Excerpt to read Block Start

The total population of humans reached an estimated 7 billion people as of October 2011. The ever-increasing number of people has led to human-wildlife conflict around the globe and increasing problems for wild animals.
Animals rely on their habitats for survival. As the human population has grown, more land has been converted for agriculture, housing and profit. Huge areas have been destroyed, making habitat destruction the biggest threat to the world's species today.
CASE STUDY: PALM OIL THREAT TO ORANGUTANS
Orangutans are one of the most endangered apes in the world, only existing on the islands of Borneo and Sumatra in Indonesia. One of the biggest threats to orangutans is habitat loss. This has been happening for many years but is currently happening faster than ever, as valuable tropical forest is converted to palm oil plantations. Palm oil is one of the most commonly used vegetable oils in the world and can be found in 1 in 10 of our supermarket products, from ice cream to shampoo. Thousands of orangutans are left homeless or are killed in the fires used to clear land every year. Please take care when choosing your supermarket products.

Excerpt to read Block End

--- Exercises ---
a. Reproduce the part of the habitat loss passage starting with "The total population" and going on through "for wild animals.".
b. Summarize the habitat loss passage in two sentences.
Nothing in the listing matters here.

Data extracts Block Start

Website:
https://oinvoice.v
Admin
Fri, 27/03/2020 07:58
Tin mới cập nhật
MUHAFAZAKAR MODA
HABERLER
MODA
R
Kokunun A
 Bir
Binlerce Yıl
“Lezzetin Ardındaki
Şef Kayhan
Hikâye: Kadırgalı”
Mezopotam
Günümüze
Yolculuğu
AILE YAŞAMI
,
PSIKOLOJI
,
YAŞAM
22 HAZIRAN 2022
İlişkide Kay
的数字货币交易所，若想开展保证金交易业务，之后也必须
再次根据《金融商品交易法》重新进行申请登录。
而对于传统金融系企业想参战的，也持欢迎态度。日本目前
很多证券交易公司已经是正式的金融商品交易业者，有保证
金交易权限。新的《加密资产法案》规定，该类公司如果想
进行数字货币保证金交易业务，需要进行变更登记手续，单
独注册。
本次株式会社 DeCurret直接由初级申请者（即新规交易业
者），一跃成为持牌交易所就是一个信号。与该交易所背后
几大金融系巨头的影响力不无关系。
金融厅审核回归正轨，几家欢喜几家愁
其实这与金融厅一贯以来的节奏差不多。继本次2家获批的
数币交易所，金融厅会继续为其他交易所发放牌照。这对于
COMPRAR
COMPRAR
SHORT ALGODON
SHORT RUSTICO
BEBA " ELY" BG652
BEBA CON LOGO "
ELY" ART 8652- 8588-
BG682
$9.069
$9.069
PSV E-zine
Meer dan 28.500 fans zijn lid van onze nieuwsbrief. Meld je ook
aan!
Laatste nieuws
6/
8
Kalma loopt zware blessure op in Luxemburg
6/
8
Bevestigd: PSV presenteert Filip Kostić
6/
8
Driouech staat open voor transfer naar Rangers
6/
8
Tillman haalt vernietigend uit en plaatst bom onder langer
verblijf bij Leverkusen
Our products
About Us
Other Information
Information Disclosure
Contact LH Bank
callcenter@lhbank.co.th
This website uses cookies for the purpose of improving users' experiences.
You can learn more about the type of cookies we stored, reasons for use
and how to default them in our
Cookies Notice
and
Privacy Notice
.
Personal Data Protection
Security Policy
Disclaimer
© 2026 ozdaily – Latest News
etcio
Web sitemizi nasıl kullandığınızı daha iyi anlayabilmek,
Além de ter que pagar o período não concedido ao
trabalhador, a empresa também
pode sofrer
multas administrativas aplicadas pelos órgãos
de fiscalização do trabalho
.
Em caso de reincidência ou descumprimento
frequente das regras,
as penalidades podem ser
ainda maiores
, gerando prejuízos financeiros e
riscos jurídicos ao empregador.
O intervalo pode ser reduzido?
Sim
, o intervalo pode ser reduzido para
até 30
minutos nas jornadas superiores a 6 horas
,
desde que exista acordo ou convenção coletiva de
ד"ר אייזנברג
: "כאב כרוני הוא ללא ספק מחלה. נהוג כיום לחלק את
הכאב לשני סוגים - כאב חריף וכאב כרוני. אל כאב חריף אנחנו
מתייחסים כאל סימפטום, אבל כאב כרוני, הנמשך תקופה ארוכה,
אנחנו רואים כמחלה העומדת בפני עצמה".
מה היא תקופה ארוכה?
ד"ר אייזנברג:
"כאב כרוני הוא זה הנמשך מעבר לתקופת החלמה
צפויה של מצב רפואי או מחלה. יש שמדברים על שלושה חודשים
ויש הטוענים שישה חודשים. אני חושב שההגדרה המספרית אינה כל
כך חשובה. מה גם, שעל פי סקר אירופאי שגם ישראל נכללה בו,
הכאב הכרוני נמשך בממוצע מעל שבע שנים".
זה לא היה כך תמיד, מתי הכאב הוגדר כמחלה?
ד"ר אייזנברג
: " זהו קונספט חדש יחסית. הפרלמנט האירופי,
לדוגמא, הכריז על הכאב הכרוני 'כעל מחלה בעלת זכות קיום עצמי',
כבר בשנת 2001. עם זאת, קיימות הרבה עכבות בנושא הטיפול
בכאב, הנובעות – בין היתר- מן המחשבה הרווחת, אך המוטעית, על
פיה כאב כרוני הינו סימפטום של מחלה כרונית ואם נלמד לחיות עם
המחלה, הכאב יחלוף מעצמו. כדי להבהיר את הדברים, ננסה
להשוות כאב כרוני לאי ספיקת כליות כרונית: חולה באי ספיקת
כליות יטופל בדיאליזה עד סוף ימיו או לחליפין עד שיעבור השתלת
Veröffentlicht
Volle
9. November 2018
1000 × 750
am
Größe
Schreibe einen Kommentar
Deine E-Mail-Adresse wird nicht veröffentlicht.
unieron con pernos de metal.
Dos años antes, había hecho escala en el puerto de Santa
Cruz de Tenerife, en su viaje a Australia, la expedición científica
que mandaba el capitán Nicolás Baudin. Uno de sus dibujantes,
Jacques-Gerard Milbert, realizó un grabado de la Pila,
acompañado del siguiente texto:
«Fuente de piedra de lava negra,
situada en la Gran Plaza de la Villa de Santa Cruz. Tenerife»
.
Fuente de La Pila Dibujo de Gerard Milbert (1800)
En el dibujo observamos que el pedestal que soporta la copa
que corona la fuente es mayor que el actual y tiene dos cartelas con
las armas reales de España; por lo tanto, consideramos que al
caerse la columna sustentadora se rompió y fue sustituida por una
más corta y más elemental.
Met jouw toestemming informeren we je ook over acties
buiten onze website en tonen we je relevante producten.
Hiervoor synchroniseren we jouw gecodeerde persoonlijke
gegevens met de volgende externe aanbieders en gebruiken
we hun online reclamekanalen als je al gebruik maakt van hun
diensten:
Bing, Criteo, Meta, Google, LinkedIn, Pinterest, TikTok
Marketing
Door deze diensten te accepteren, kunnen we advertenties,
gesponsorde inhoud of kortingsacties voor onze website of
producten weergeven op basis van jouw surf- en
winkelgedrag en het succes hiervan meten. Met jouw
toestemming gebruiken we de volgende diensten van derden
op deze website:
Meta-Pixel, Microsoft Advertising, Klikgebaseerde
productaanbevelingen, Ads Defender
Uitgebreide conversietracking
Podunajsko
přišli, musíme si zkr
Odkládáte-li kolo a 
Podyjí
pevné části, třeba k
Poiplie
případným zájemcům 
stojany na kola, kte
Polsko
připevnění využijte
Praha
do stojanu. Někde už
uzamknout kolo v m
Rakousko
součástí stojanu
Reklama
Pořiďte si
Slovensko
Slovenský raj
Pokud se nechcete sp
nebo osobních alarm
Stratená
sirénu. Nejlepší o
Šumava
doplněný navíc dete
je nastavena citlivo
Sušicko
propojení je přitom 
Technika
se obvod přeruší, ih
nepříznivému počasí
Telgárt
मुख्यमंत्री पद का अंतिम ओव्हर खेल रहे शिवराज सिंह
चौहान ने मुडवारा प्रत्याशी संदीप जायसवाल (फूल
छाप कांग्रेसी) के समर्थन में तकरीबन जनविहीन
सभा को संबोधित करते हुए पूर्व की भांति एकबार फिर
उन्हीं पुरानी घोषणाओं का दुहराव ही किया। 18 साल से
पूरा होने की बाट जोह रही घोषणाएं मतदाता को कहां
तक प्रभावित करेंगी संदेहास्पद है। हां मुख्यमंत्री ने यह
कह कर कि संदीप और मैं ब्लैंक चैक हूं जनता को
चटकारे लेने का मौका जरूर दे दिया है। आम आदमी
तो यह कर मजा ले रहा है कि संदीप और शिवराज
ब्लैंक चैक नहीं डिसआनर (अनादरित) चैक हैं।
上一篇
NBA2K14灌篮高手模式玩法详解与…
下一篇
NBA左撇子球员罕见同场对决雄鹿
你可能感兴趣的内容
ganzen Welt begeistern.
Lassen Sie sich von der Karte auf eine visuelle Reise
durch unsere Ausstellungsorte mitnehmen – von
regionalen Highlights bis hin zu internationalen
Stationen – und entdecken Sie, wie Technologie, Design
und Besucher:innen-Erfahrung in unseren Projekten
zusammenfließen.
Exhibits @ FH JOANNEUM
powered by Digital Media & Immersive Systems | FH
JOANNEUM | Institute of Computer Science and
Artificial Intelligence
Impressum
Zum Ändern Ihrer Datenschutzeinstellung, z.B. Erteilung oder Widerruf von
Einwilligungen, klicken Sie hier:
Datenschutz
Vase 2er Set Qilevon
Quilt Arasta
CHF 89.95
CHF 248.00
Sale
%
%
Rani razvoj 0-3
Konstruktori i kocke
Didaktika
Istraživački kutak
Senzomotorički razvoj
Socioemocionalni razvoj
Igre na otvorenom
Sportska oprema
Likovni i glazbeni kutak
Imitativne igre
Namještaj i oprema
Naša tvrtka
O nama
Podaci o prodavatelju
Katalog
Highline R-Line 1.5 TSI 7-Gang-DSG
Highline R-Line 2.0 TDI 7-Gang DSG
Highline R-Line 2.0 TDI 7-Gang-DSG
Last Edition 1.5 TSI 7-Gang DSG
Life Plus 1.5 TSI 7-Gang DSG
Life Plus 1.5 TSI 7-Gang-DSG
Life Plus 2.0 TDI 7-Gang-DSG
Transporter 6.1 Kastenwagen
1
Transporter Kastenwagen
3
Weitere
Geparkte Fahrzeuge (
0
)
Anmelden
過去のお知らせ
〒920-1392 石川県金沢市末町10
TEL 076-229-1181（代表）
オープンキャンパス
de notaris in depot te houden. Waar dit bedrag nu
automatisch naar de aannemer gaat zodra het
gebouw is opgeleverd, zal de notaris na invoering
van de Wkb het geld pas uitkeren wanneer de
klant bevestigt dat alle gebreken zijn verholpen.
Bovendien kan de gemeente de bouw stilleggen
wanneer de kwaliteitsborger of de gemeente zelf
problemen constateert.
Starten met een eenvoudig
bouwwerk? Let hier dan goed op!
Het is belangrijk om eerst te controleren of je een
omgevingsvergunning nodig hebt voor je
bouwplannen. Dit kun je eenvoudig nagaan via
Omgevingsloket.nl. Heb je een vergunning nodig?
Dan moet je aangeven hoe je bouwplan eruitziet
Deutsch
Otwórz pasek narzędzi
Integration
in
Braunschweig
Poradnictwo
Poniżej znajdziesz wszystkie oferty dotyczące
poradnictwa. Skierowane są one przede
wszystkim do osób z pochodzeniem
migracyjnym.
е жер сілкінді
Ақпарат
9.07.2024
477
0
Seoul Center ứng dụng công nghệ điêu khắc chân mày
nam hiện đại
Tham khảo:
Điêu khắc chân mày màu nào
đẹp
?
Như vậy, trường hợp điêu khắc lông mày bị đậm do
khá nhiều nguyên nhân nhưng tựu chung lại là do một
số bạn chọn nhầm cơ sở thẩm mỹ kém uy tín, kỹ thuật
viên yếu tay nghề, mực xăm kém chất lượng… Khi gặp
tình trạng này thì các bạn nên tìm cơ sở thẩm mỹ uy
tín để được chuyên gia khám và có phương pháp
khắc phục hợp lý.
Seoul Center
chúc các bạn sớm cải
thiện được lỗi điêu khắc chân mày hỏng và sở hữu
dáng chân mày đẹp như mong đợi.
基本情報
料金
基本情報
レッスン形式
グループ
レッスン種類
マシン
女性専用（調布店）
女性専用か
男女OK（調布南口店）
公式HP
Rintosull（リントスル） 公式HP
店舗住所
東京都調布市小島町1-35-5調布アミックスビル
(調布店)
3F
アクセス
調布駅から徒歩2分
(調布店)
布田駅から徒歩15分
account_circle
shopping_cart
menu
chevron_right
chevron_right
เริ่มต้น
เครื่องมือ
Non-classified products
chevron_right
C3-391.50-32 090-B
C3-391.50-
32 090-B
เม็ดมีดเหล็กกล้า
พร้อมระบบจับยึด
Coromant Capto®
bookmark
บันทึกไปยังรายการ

Data extracts Block End

--- Answers below ---
a.
The total population of humans reached an estimated 7 billion people as of October 2011. The ever-increasing number of people has led to human-wildlife conflict around the globe and increasing problems for wild animals.

b. As the human population has grown, reaching an estimated 7 billion by October 2011, more land has been converted for agriculture, housing and profit, making habitat destruction the biggest threat to the world's species today. Orangutans, which exist only on Borneo and Sumatra in Indonesia, are losing habitat faster than ever as tropical forest is converted to palm oil plantations, and thousands every year are left homeless or killed in fires used to clear land.